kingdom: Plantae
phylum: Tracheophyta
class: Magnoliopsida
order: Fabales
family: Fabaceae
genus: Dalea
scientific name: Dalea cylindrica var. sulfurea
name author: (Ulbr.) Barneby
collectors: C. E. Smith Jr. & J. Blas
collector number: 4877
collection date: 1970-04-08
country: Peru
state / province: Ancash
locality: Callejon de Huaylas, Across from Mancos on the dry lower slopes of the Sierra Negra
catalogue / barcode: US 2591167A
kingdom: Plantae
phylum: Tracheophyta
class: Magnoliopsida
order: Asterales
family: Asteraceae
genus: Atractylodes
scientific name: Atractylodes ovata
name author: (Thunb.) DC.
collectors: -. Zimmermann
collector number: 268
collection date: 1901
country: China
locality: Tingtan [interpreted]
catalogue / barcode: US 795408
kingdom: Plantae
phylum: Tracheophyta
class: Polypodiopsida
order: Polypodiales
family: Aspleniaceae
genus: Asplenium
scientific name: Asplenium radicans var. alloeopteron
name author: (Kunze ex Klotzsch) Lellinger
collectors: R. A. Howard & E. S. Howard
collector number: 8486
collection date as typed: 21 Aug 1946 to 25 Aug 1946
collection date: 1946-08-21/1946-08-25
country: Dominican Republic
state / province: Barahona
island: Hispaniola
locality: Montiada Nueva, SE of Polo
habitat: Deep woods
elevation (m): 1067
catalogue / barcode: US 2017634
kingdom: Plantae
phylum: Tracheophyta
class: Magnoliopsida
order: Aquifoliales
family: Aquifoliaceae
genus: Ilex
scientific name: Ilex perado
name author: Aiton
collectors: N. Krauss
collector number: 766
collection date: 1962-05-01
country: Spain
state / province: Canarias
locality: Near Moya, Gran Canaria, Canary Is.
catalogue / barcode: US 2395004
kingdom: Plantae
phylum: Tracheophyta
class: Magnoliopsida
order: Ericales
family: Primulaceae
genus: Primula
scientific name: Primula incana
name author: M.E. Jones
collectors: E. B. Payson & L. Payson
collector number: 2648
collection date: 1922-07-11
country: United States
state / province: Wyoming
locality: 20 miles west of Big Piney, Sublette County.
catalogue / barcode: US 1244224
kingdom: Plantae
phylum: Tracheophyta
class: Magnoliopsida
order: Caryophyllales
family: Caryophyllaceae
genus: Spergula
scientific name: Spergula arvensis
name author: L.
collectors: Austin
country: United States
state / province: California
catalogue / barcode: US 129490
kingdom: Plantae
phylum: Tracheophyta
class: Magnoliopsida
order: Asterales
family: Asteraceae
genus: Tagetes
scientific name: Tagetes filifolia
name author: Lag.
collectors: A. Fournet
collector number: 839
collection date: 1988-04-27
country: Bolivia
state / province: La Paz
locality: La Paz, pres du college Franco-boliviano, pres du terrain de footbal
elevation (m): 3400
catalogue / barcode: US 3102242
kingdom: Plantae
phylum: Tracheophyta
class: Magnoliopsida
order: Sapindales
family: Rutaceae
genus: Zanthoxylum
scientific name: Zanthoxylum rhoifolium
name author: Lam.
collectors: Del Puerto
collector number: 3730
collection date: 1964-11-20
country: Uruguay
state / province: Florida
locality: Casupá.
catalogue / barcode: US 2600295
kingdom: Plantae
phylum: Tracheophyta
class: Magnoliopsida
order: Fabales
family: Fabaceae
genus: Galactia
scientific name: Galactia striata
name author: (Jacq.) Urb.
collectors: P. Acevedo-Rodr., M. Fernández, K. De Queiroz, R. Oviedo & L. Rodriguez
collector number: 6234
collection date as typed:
=====
Copy all of the lines above word for word, in the same order.

**Task response:**
kingdom: Plantae
phylum: Tracheophyta
class: Magnoliopsida
order: Fabales
family: Fabaceae
genus: Dalea
scientific name: Dalea cylindrica var. sulfurea
name author: (Ulbr.) Barneby
collectors: C. E. Smith Jr. & J. Blas
collector number: 4877
collection date: 1970-04-08
country: Peru
state / province: Ancash
locality: Callejon de Huaylas, Across from Mancos on the dry lower slopes of the Sierra Negra
catalogue / barcode: US 2591167A
kingdom: Plantae
phylum: Tracheophyta
class: Magnoliopsida
order: Asterales
family: Asteraceae
genus: Atractylodes
scientific name: Atractylodes ovata
name author: (Thunb.) DC.
collectors: -. Zimmermann
collector number: 268
collection date: 1901
country: China
locality: Tingtan [interpreted]
catalogue / barcode: US 795408
kingdom: Plantae
phylum: Tracheophyta
class: Polypodiopsida
order: Polypodiales
family: Aspleniaceae
genus: Asplenium
scientific name: Asplenium radicans var. alloeopteron
name author: (Kunze ex Klotzsch) Lellinger
collectors: R. A. Howard & E. S. Howard
collector number: 8486
collection date as typed: 21 Aug 1946 to 25 Aug 1946
collection date: 1946-08-21/1946-08-25
country: Dominican Republic
state / province: Barahona
island: Hispaniola
locality: Montiada Nueva, SE of Polo
habitat: Deep woods
elevation (m): 1067
catalogue / barcode: US 2017634
kingdom: Plantae
phylum: Tracheophyta
class: Magnoliopsida
order: Aquifoliales
family: Aquifoliaceae
genus: Ilex
scientific name: Ilex perado
name author: Aiton
collectors: N. Krauss
collector number: 766
collection date: 1962-05-01
country: Spain
state / province: Canarias
locality: Near Moya, Gran Canaria, Canary Is.
catalogue / barcode: US 2395004
kingdom: Plantae
phylum: Tracheophyta
class: Magnoliopsida
order: Ericales
family: Primulaceae
genus: Primula
scientific name: Primula incana
name author: M.E. Jones
collectors: E. B. Payson & L. Payson
collector number: 2648
collection date: 1922-07-11
country: United States
state / province: Wyoming
locality: 20 miles west of Big Piney, Sublette County.
catalogue / barcode: US 1244224
kingdom: Plantae
phylum: Tracheophyta
class: Magnoliopsida
order: Caryophyllales
family: Caryophyllaceae
genus: Spergula
scientific name: Spergula arvensis
name author: L.
collectors: Austin
country: United States
state / province: California
catalogue / barcode: US 129490
kingdom: Plantae
phylum: Tracheophyta
class: Magnoliopsida
order: Asterales
family: Asteraceae
genus: Tagetes
scientific name: Tagetes filifolia
name author: Lag.
collectors: A. Fournet
collector number: 839
collection date: 1988-04-27
country: Bolivia
state / province: La Paz
locality: La Paz, pres du college Franco-boliviano, pres du terrain de footbal
elevation (m): 3400
catalogue / barcode: US 3102242
kingdom: Plantae
phylum: Tracheophyta
class: Magnoliopsida
order: Sapindales
family: Rutaceae
genus: Zanthoxylum
scientific name: Zanthoxylum rhoifolium
name author: Lam.
collectors: Del Puerto
collector number: 3730
collection date: 1964-11-20
country: Uruguay
state / province: Florida
locality: Casupá.
catalogue / barcode: US 2600295
kingdom: Plantae
phylum: Tracheophyta
class: Magnoliopsida
order: Fabales
family: Fabaceae
genus: Galactia
scientific name: Galactia striata
name author: (Jacq.) Urb.
collectors: P. Acevedo-Rodr., M. Fernández, K. De Queiroz, R. Oviedo & L. Rodriguez
collector number: 6234
collection date as typed:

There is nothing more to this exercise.